Sofa Tax Would Be Good for the Children, Says Health Group

Flanked by poster-sized images of Fat Albert and Babe Ruth, the American Mendacity Association (AMA) today launched a new initiative for a federal tax on sofas and lounge chairs.

Following its proposal for a tax on sodas sweetened with corn syrup (the "crack cocaine" of sweeteners), the organization's board vowed to do more to "protect our children from the ravages of relaxation."
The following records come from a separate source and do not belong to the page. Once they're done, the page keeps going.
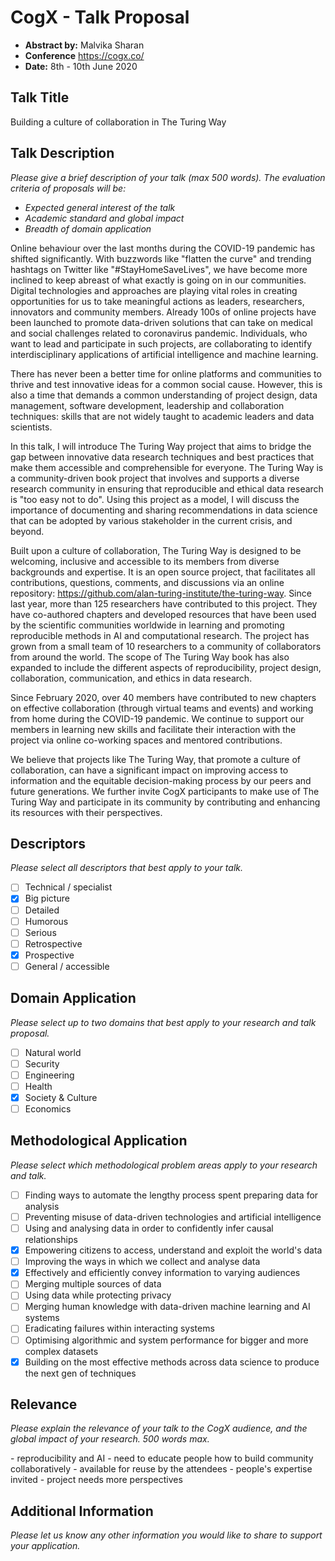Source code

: # CogX - Talk Proposal

- **Abstract by:** Malvika Sharan
- **Conference** https://cogx.co/
- **Date:** 8th - 10th June 2020

## Talk Title

Building a culture of collaboration in The Turing Way

## Talk Description

_Please give a brief description of your talk (max 500 words)._
_The evaluation criteria of proposals will be:_

- _Expected general interest of the talk_
- _Academic standard and global impact_
- _Breadth of domain application_

Online behaviour over the last months during the COVID-19 pandemic has shifted significantly. 
With buzzwords like "flatten the curve" and trending hashtags on Twitter like "#StayHomeSaveLives", we have become more inclined to keep abreast of what exactly is going on in our communities. 
Digital technologies and approaches are playing vital roles in creating opportunities for us to take meaningful actions as leaders, researchers, innovators and community members.
Already 100s of online projects have been launched to promote data-driven solutions that can take on medical and social challenges related to coronavirus pandemic. 
Individuals, who want to lead and participate in such projects, are collaborating to identify interdisciplinary applications of artificial intelligence and machine learning.

There has never been a better time for online platforms and communities to thrive and test innovative ideas for a common social cause.
However, this is also a time that demands a common understanding of project design, data management, software development, leadership and collaboration techniques: skills that are not widely taught to academic leaders and data scientists.

In this talk, I will introduce The Turing Way project that aims to bridge the gap between innovative data research techniques and best practices that make them accessible and comprehensible for everyone.
The Turing Way is a community-driven book project that involves and supports a diverse research community in ensuring that reproducible and ethical data research is "too easy not to do".
Using this project as a model, I will discuss the importance of documenting and sharing recommendations in data science that can be adopted by various stakeholder in the current crisis, and beyond.

Built upon a culture of collaboration, The Turing Way is designed to be welcoming, inclusive and accessible to its members from diverse backgrounds and expertise. 
It is an open source project, that facilitates all contributions, questions, comments, and discussions via an online repository: https://github.com/alan-turing-institute/the-turing-way.
Since last year, more than 125 researchers have contributed to this project. 
They have co-authored chapters and developed resources that have been used by the scientific communities worldwide in learning and promoting reproducible methods in AI and computational research.
The project has grown from a small team of 10 researchers to a community of collaborators from around the world.
The scope of The Turing Way book has also expanded to include the different aspects of reproducibility, project design, collaboration, communication, and ethics in data research. 

Since February 2020, over 40 members have contributed to new chapters on effective collaboration (through virtual teams and events) and working from home during the COVID-19 pandemic. 
We continue to support our members in learning new skills and facilitate their interaction with the project via online co-working spaces and mentored contributions.

We believe that projects like The Turing Way, that promote a culture of collaboration, can have a significant impact on improving access to information and the equitable decision-making process by our peers and future generations.
We further invite CogX participants to make use of The Turing Way and participate in its community by contributing and enhancing its resources with their perspectives.

## Descriptors

_Please select all descriptors that best apply to your talk._

- [ ] Technical / specialist
- [x] Big picture
- [ ] Detailed
- [ ] Humorous
- [ ] Serious
- [ ] Retrospective
- [x] Prospective
- [ ] General / accessible

## Domain Application

_Please select up to two domains that best apply to your research and talk proposal._

- [ ] Natural world
- [ ] Security
- [ ] Engineering
- [ ] Health
- [x] Society & Culture
- [ ] Economics

## Methodological Application

_Please select which methodological problem areas apply to your research and talk._

- [ ] Finding ways to automate the lengthy process spent preparing data for analysis
- [ ] Preventing misuse of data-driven technologies and artificial intelligence
- [ ] Using and analysing data in order to confidently infer causal relationships
- [x] Empowering citizens to access, understand and exploit the world's data
- [ ] Improving the ways in which we collect and analyse data
- [x] Effectively and efficiently convey information to varying audiences
- [ ] Merging multiple sources of data
- [ ] Using data while protecting privacy
- [ ] Merging human knowledge with data-driven machine learning and AI systems
- [ ] Eradicating failures within interacting systems
- [ ] Optimising algorithmic and system performance for bigger and more complex datasets
- [x] Building on the most effective methods across data science to produce the next gen of techniques

## Relevance

_Please explain the relevance of your talk to the CogX audience, and the global impact of your research._
_500 words max._

<TBA>
- reproducibility and AI
- need to educate people how to build community collaboratively
- available for reuse by the attendees  
- people's expertise invited
- project needs more perspectives  

## Additional Information

_Please let us know any other information you would like to share to support your application._
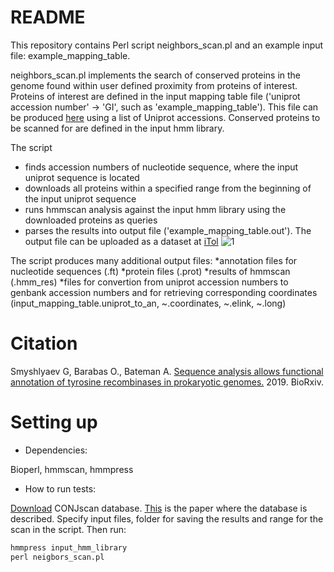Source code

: # README #

This repository contains Perl script neighbors_scan.pl and an example input file: example_mapping_table.

neighbors_scan.pl implements the search of conserved proteins in the genome found within user defined proximity from proteins of interest. Proteins of interest are defined in the input mapping table file ('uniprot accession number' -> 'GI', such as 'example_mapping_table'). This file can be produced [here](http://www.uniprot.org/uploadlists/) using a list of Uniprot accessions. Conserved proteins to be scanned for are defined in the input hmm library.
 
The script 
* finds accession numbers of nucleotide sequence, where the input uniprot sequence is located 
* downloads all proteins within a specified range from the beginning of the input uniprot sequence
* runs hmmscan analysis against the input hmm library using the downloaded proteins as queries 
* parses the results into output file ('example_mapping_table.out'). The output file can be uploaded as a dataset at [iTol](http://itol.embl.de/upload.cgi)
 ![1](https://user-images.githubusercontent.com/58728948/113287575-0c3b0b80-92ee-11eb-9db4-79a0556cfe75.png "Title")
 
The script produces many additional output files:
*annotation files for nucleotide sequences (.ft)
*protein files (.prot)
*results of hmmscan (.hmm_res)
*files for convertion from uniprot accession numbers to genbank accession numbers and for retrieving corresponding coordinates (input_mapping_table.uniprot_to_an, ~.coordinates, ~.elink, ~.long)

# Citation #
Smyshlyaev G, Barabas O., Bateman A. [Sequence analysis allows functional annotation of tyrosine recombinases in prokaryotic genomes.](https://www.biorxiv.org/content/10.1101/542381v1) 2019. BioRxiv.
# Setting up #
* Dependencies:

Bioperl, hmmscan, hmmpress

* How to run tests:

[Download](https://github.com/gem-pasteur/Macsyfinder_models/tree/master/models/Conjugation/profiles) CONJscan database. [This](https://www.ncbi.nlm.nih.gov/pubmed/31584169) is the paper where the database is described. Specify input files, folder for saving the results and range for the scan in the script. Then run:
```bat
hmmpress input_hmm_library 
perl neigbors_scan.pl
```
A new study sponsored by the AMA finds that 384 percent of all children are obese by age five, and most experts agree that -- just behind plentiful food and the division of labor -- the third most dangerous contributor to this epidemic is comfortable seating. According to the study, whereas 100 years ago there was only one lounge chair or sofa for every three households, thanks to technology and productivity there are now four forms of inexpensive, comfortable seating per house. This, says Harriet Hydra, president of the AMA Division of Pleasure Elimination, creates a deadly atmosphere that "inspires children to sit or lay back, and turn all those extra calories to fat."

"We all pay when people relax," said Hydra, citing "negative externalities" imposed on other citizens. Wellness providers, she said, see higher instances of obesity, diabetes, nail-biting, and insanity in children who sit or recline for longer than three hours a month on comfortable sofas. "The epidemic of obesity places a strain on our public health-care system, and hence on all of us. With a 1-cent-per-second tax on sofa sitting, we could not only change peoples' behavior, we could also generate up to $1.5 billion a year, money that could be used wisely by many of my physician friends who are ready to start up new 'sofa counseling' clinics," Hydra said.

Given the respect afforded the AMA and wellness providers in general, such a bill would stand a good chance of passing the U.S. House and Senate. Max Quartlepleen, head of the watchdog group American Scientists Who Are Extremely Concerned, added, "We're extremely concerned. We're here to fight Big Sofa."

Asked by a reporter why the negative externalities of socialized medicine should be forced on free individuals against their wills, thus opening the door to higher costs, price caps on medical services, and more government regulation of private affairs, habits, and living conditions, Quartlepleen replied: "I don't know which lobby group sent you here, whether it was Serta, Sealy, or Stearns and Foster, but buddy, we don't need loudmouths like you at public forums in America. So why don't you just take your sleep-number attitude and get outta here?!"

After the news conference Hydra was asked if she saw any impediments to passage of the AMA proposal. "Well, common sense is a problem," she said. "But we're working on that in association with the National Education Association. We could also stand to curtail the power of free thinkers and those who follow the U.S. Constitution. A lot has been done in those areas, but we're not out of the woods yet."

When asked what the AMA would do if its proposal did not become law, Hydra said that the organization has an alternate plan. "If we can't get a tax to protect our kids and wallets from this deadly scourge, we will work for better regulation of sofas, and health initiatives such as time shockers and spring spikes, to get people on their feet at regular intervals," she said. Many congressmen have openly expressed support for such measures.

As he was led away by authorities, the reporter who had disrupted the conference asked Hydra what she was going to do about things like books, music, films, and conversation, since they all tend to inspire periods of sedentary, fat-building inactivity. "We're working on that," she said.